Sep 16, 2020
This week I focused on the ball return system and working out the layout of the new playfield. Additionally I stumbled across the reason the relays had been acting incorrectly, the last person to work on this project used 12v relays on a 36v system and while the current of a 12v 30amp system is the same as a 36v 10amp system there is an issue with the internal resistance of the two in the coil windings. So much so that I am not sure how good of an idea it would be to reuse the current relays in the new build as this seems to be asking to cause problems, but that is something that will be assessed at a later point.
Circling back to the ball retrieval system I came up with uses gravity to feed the balls into a trough and then uses a solenoid to push the balls up through a choot and into the launching lane. This piece may have to be printed in two parts due to its length but that should be pretty easy to do with a planar split.
Below you can see What I accomplished on the field design for this week I was fortunate enough that someone on Grab cad by the name of Beebert posted designs for a similar flipper and bumper system to the ones that are being used in this build so instead of wasting valuable time modeling those I just used his files in my assembly as stand ins since my main goal was just making sure the play field parts don't interfere with one another. This turned out to be very handy as I had to shift the ball recovery system slightly so there would be enough room for the flipper solenoids. Then there was a slight ripple effect that caused me to have to change a few other parts but that took a couple hours to fix it all in cad as opposed to what could have taken a couple work days.

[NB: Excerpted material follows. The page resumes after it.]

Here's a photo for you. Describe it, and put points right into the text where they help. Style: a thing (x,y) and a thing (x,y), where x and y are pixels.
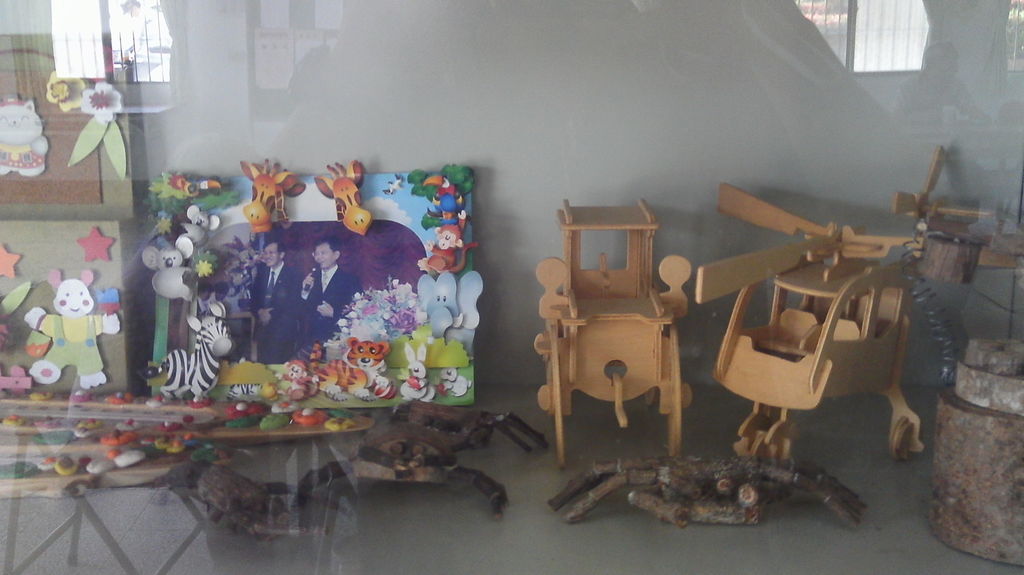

Circling back to the voltage issue I did some research and testing this week and it would seem that the wrong voltage is being used across the board. In doing some research I found that in a hobby level pinball machine the voltages are generally 24V across the board with a 12 v line powering the smaller like the leds and some of the smaller coils and occasionally there is a 50v line powering up some of the bigger coils. Although I could use some modules to step down the 36v power supply to 24v it might just be easier, cheaper and safer to swap the 36v power supply for a 24v power supply for the number of parts that it has to power. My initial testing shows that the coils function about the same at 24v and they produce less heat at 24v as well. Swapping to a 24v supply would also make it much easier to just grab a bank of relays and have those going as 36v relays are much more difficult to come by let alone a bank of 36v relays.